Problem to solve =
Pictures excluded, copy word for word the lines from the one holding "Figure 14. Approximation" through the last line below.

Provided material =
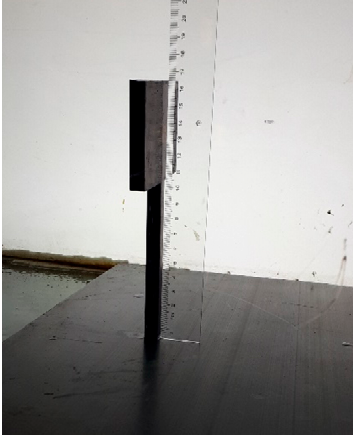
Figure 3. Standardization test.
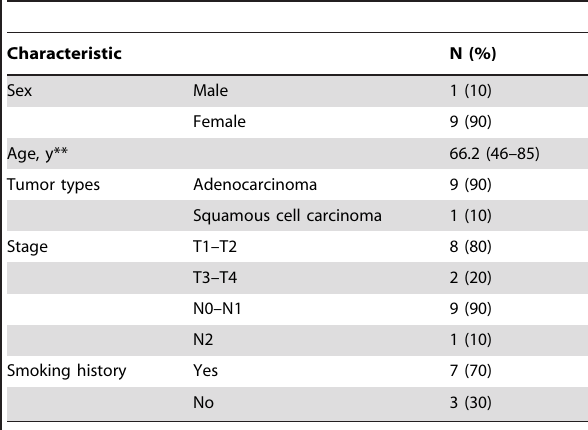
Table 1. Clinicopathologic characteristics of 10 lung cancer patients used for miR31 analysis *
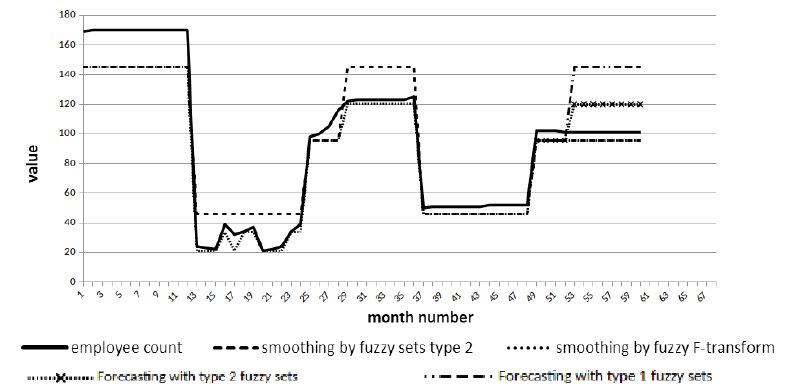
Figure 14. Approximation and forecasting the time series of the number of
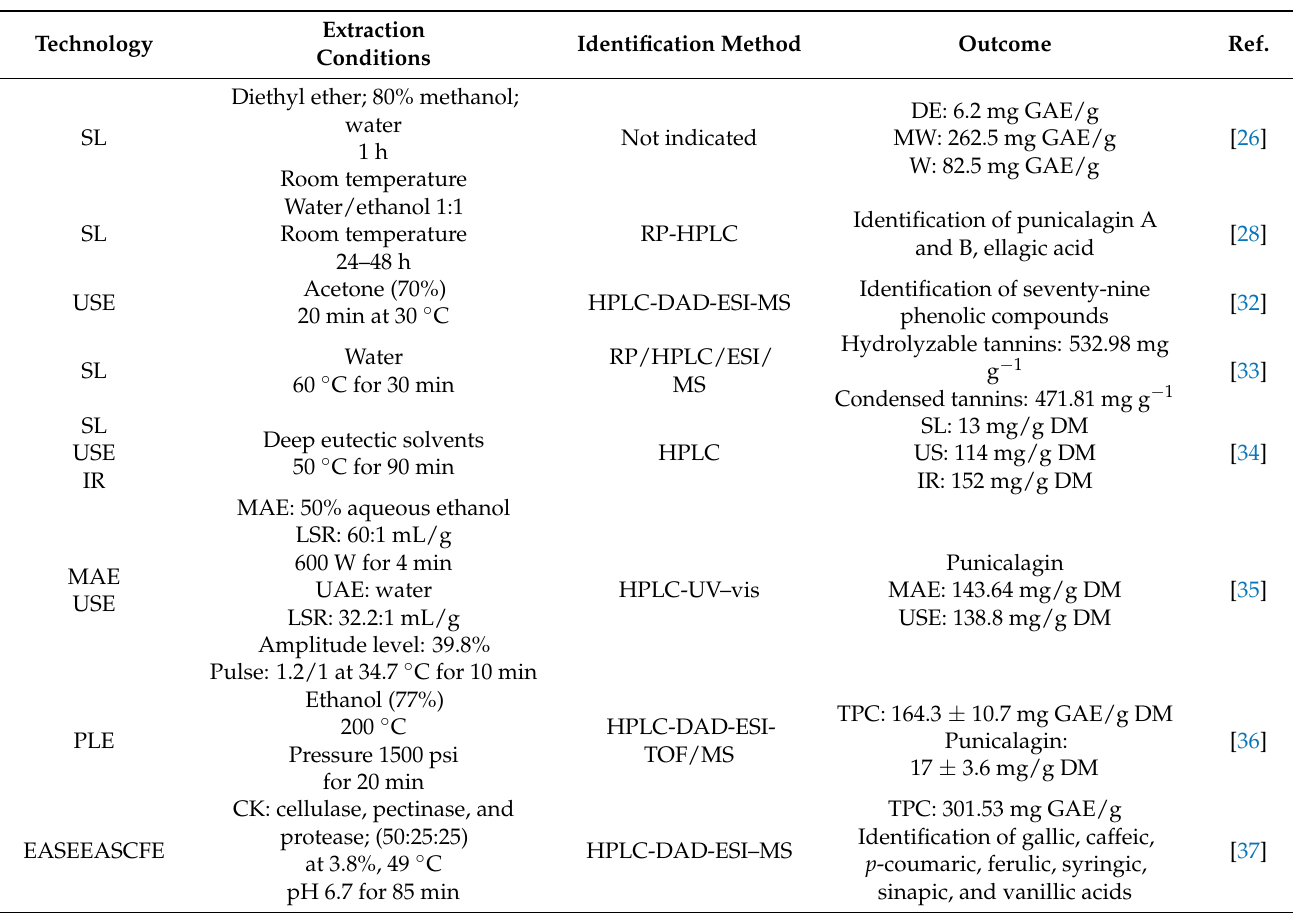
Table 1. Extraction technologies and analytical techniques used to obtain and characterize polyphenol compounds from pomegranate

Exercise result =
Figure 14. Approximation and forecasting the time series of the number of
Table 1. Extraction technologies and analytical techniques used to obtain and characterize polyphenol compounds from pomegranate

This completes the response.